Curiously enough, there was the same element of tragedy in the history of the brothers Lamb—Captain Thomas Lamb and Captain Edward Lamb, were for years the finest shots in the British army. Edward Lamb was the only boy who ever won the Spencer Cup twice; when he was at school, there had never been such a shot at a public school. Thomas Lamb, who had the finest nerve I ever remember in any one, broke down in a match when he went over to the United States to represent England, and was so mortified that he shot himself on the way home.

I shall always remember with pride that I was the first person who ever put a rifle into the hands of those two Lambs. I taught them how to shoot, and did most of the explaining in that house in Fauconberg Terrace, Cheltenham. I was at the time Captain of the school shooting eight, and I had won the Spencer Cup myself in the Public Schools matches at the preceding Wimbledon Meeting. I rather despaired about Tommy Lamb; he was not quick at taking things in, but I knew that if he could learn to shoot, his nerve and his doggedness might carry him to any heights of success. The houses of Fauconberg Terrace were very high, and there was a high parapet about a foot wide on the roof. I have seen Tommy Lamb run along that parapet from end to end. He said, “If it was only two or three feet from the ground, instead of two or three feet from the roof, it would be nothing. Why should it make any difference? It is all the same to me.”

Several feet from our study window, which had a storey underneath it, there was a railing of about the same width. He used to jump from our window on to that railing, and keep his balance. Anybody could do it, he said, if it was nearer the ground. Why should it make any difference?

And he was always ready to jump from a height of twenty or thirty feet, and never hurt himself.

The seventh boy in those football games was Frank Lamb, the youngest brother. I never heard if he did anything in after life, but we six, I am quite sure, had no thought beyond a football which bounced so unevenly on that piece of waste land.

Tommy Lamb was a very fine fellow, singularly modest about his achievements. Several years afterwards, when I first came back from Australia, I went down to Wimbledon to see the Public Schools Veterans’ Match, in which I had captained Cheltenham three or four times. Lamb, who was then in the flower of his shooting, was very anxious that I should take his place in that year’s team. He thought it so wrong that I should not be shooting. I had, fortunately, not fired off a rifle for at least three years, or I should have had great difficulty in dissuading him from effacing himself for me, and if I had been at my very best he would have been heavens above me in the form he showed. That was the sort of man he was. We were in the same house at Cheltenham for two or three years, so I knew him extremely well.

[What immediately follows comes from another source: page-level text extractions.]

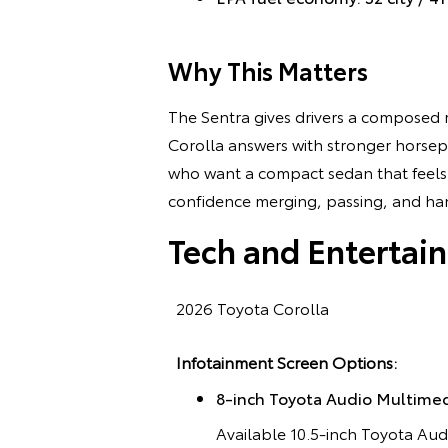
Why This Matters
The Sentra gives drivers a composed r
Corolla answers with stronger horsep
who want a compact sedan that feels e
confidence merging, passing, and hand
Tech and Entertai
2026 Toyota Corolla
Infotainment Screen Options:
8-inch Toyota Audio Multime
Available 10.5-inch Toyota Au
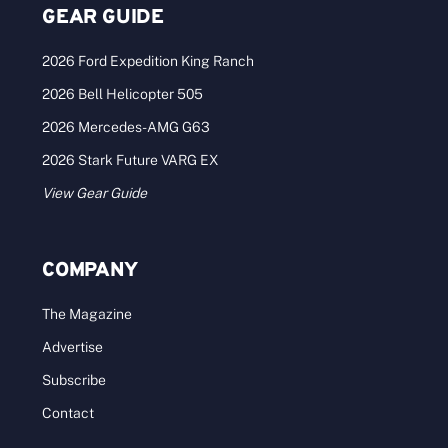
GEAR GUIDE
2026 Ford Expedition King Ranch
2026 Bell Helicopter 505
2026 Mercedes-AMG G63
2026 Stark Future VARG EX
View Gear Guide
COMPANY
The Magazine
Advertise
Subscribe
Contact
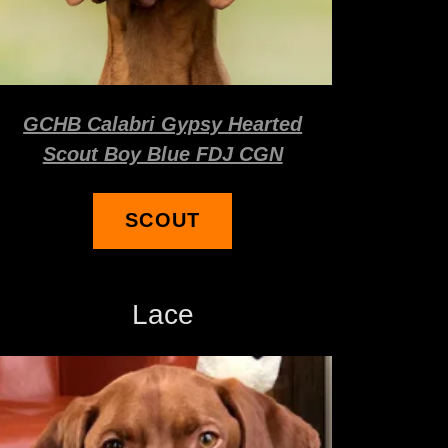
GCHB Calabri Gypsy Hearted
Scout Boy Blue FDJ CGN
SCOUT
Lace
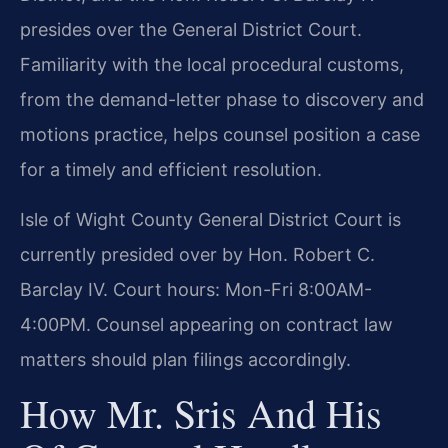
presides over the General District Court.
Familiarity with the local procedural customs,
from the demand-letter phase to discovery and
motions practice, helps counsel position a case
for a timely and efficient resolution.
Isle of Wight County General District Court is
currently presided over by Hon. Robert C.
Barclay IV. Court hours: Mon-Fri 8:00AM-
4:00PM. Counsel appearing on contract law
matters should plan filings accordingly.
How Mr. Sris And His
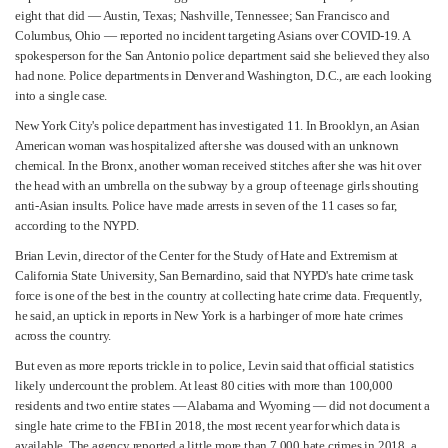
eight that did — Austin, Texas; Nashville, Tennessee; San Francisco and
Columbus, Ohio — reported no incident targeting Asians over COVID-19. A
spokesperson for the San Antonio police department said she believed they also
had none. Police departments in Denver and Washington, D.C., are each looking
into a single case.
New York City's police department has investigated 11. In Brooklyn, an Asian
American woman was hospitalized after she was doused with an unknown
chemical. In the Bronx, another woman received stitches after she was hit over
the head with an umbrella on the subway by a group of teenage girls shouting
anti-Asian insults. Police have made arrests in seven of the 11 cases so far,
according to the NYPD.
Brian Levin, director of the Center for the Study of Hate and Extremism at
California State University, San Bernardino, said that NYPD's hate crime task
force is one of the best in the country at collecting hate crime data. Frequently,
he said, an uptick in reports in New York is a harbinger of more hate crimes
across the country.
But even as more reports trickle in to police, Levin said that official statistics
likely undercount the problem. At least 80 cities with more than 100,000
residents and two entire states — Alabama and Wyoming — did not document a
single hate crime to the FBI in 2018, the most recent year for which data is
available. The agency reported a little more than 7,000 hate crimes in 2018, a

These chapters in no way exhaust the list of my novelist friends—they are merely reminiscences which I thought likely to interest readers about some of them. I have not mentioned, for instance, one of my greatest friends, that brilliant historical novelist, John Bloundelle-Burton; or Hornung, Doyle’s brother-in-law, whom I first met out in Australia thirty years ago; or Richard Pryce, that dainty novelist and playwright; and I have passed by many other well-known authors whom I knew equally well and saw very often.